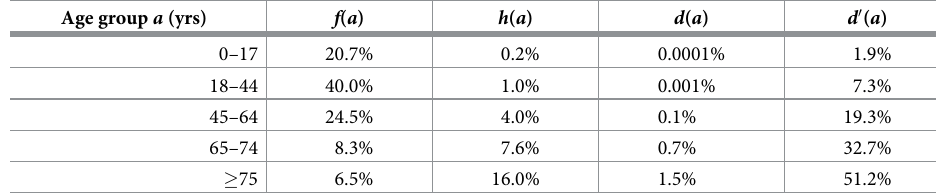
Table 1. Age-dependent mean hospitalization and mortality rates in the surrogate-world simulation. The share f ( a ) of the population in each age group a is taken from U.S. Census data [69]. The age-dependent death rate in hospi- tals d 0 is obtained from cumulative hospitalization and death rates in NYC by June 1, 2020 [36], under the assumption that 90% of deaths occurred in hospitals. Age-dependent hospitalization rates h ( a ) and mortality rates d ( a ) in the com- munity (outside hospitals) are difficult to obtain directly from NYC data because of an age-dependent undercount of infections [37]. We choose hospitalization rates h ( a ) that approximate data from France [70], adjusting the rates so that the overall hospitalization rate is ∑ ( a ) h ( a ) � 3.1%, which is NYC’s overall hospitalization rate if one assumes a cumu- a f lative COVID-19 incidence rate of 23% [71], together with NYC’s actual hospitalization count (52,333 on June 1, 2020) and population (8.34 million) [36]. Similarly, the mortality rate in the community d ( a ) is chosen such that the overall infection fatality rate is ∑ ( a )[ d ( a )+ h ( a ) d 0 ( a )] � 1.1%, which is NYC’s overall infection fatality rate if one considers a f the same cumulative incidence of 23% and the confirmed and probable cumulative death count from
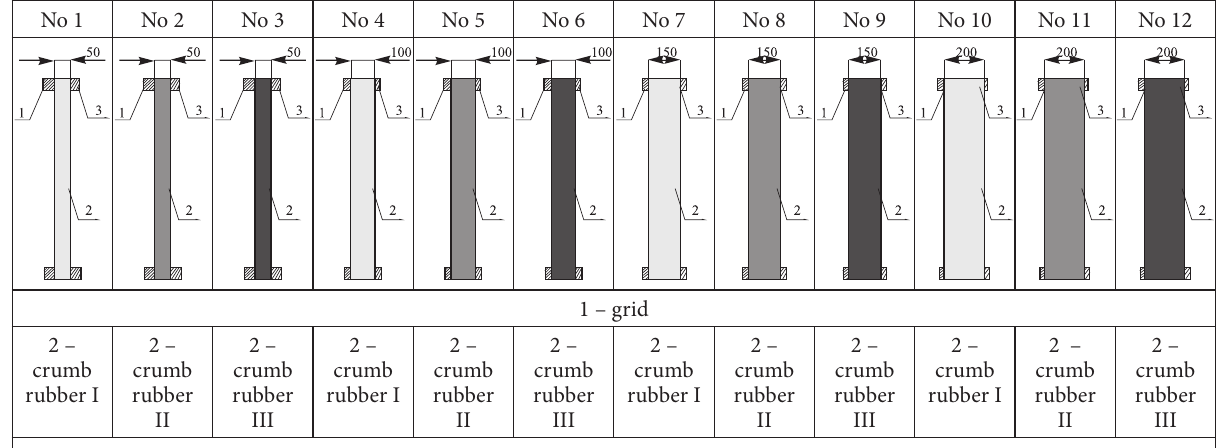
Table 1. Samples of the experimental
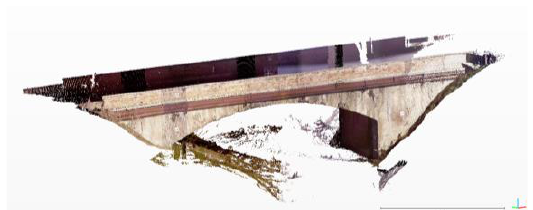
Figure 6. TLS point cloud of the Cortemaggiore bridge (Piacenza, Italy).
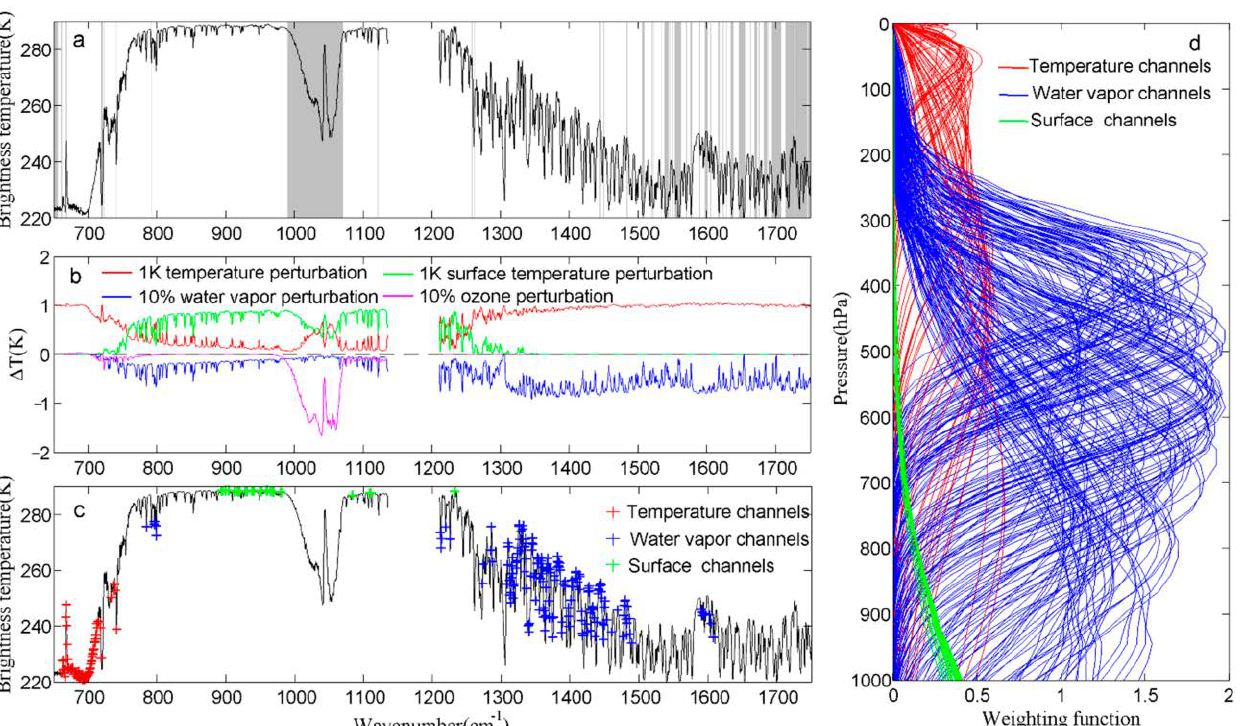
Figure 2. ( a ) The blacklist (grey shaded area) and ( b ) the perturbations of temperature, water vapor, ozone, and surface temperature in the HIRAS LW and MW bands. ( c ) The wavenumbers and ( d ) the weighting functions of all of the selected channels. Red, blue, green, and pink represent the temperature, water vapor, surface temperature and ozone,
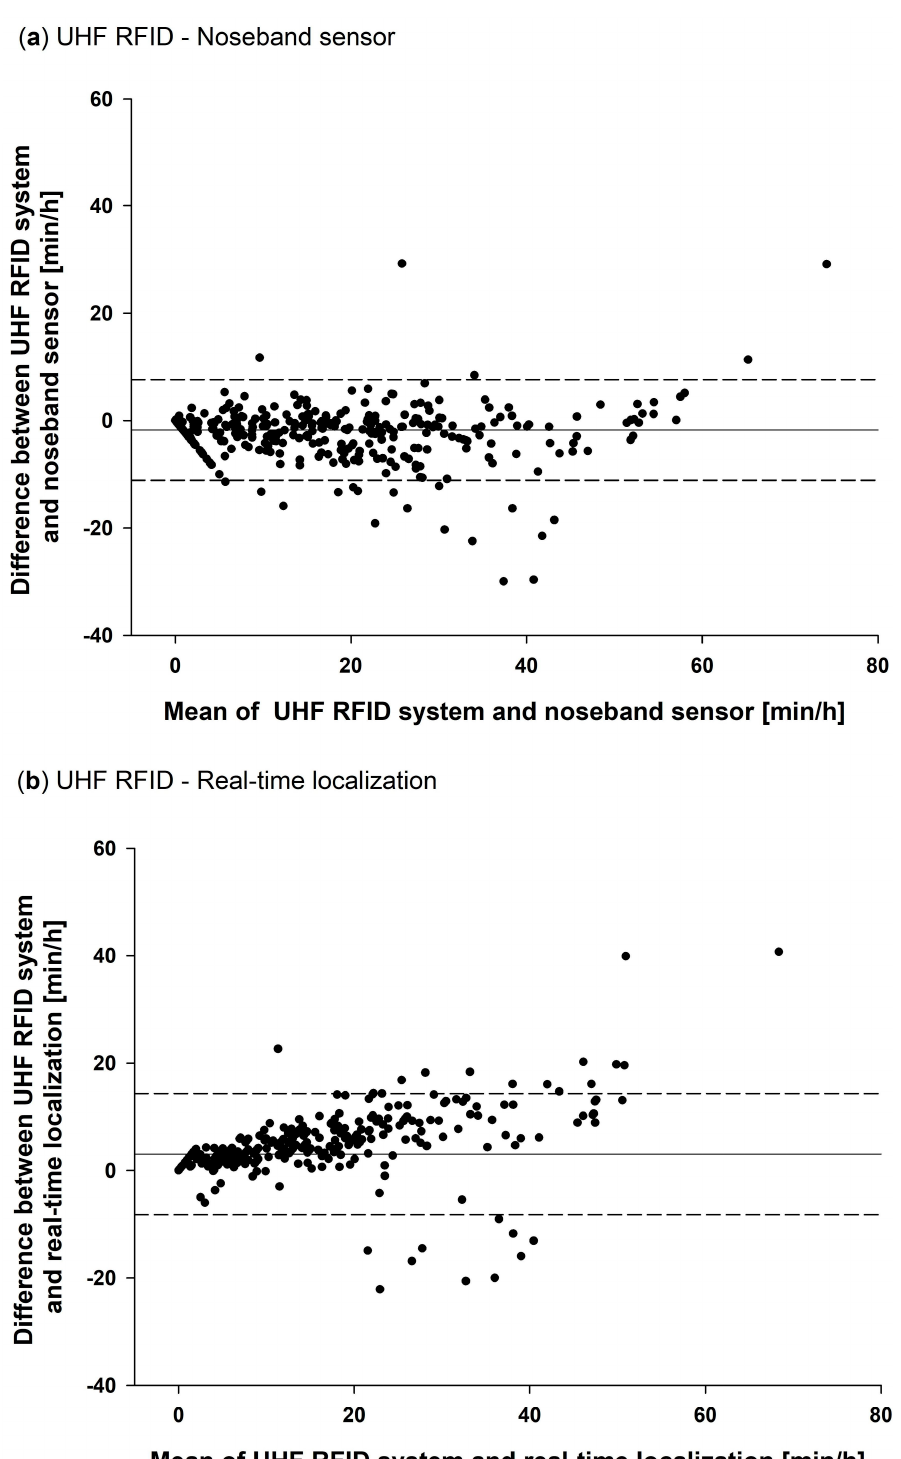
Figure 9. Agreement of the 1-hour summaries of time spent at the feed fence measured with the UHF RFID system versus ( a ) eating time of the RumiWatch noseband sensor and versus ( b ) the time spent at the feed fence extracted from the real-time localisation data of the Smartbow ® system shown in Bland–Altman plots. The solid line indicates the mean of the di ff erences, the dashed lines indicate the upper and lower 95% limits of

▬▬▬▬▬▬▬▬▬▬

With the images removed, give back every entry exactly as shown.

## Answer to the problem
Table 1. Age-dependent mean hospitalization and mortality rates in the surrogate-world simulation. The share f ( a ) of the population in each age group a is taken from U.S. Census data [69]. The age-dependent death rate in hospi- tals d 0 is obtained from cumulative hospitalization and death rates in NYC by June 1, 2020 [36], under the assumption that 90% of deaths occurred in hospitals. Age-dependent hospitalization rates h ( a ) and mortality rates d ( a ) in the com- munity (outside hospitals) are difficult to obtain directly from NYC data because of an age-dependent undercount of infections [37]. We choose hospitalization rates h ( a ) that approximate data from France [70], adjusting the rates so that the overall hospitalization rate is ∑ ( a ) h ( a ) � 3.1%, which is NYC’s overall hospitalization rate if one assumes a cumu- a f lative COVID-19 incidence rate of 23% [71], together with NYC’s actual hospitalization count (52,333 on June 1, 2020) and population (8.34 million) [36]. Similarly, the mortality rate in the community d ( a ) is chosen such that the overall infection fatality rate is ∑ ( a )[ d ( a )+ h ( a ) d 0 ( a )] � 1.1%, which is NYC’s overall infection fatality rate if one considers a f the same cumulative incidence of 23% and the confirmed and probable cumulative death count from
Table 1. Samples of the experimental
Figure 6. TLS point cloud of the Cortemaggiore bridge (Piacenza, Italy).
Figure 2. ( a ) The blacklist (grey shaded area) and ( b ) the perturbations of temperature, water vapor, ozone, and surface temperature in the HIRAS LW and MW bands. ( c ) The wavenumbers and ( d ) the weighting functions of all of the selected channels. Red, blue, green, and pink represent the temperature, water vapor, surface temperature and ozone,
Figure 9. Agreement of the 1-hour summaries of time spent at the feed fence measured with the UHF RFID system versus ( a ) eating time of the RumiWatch noseband sensor and versus ( b ) the time spent at the feed fence extracted from the real-time localisation data of the Smartbow ® system shown in Bland–Altman plots. The solid line indicates the mean of the di ff erences, the dashed lines indicate the upper and lower 95% limits of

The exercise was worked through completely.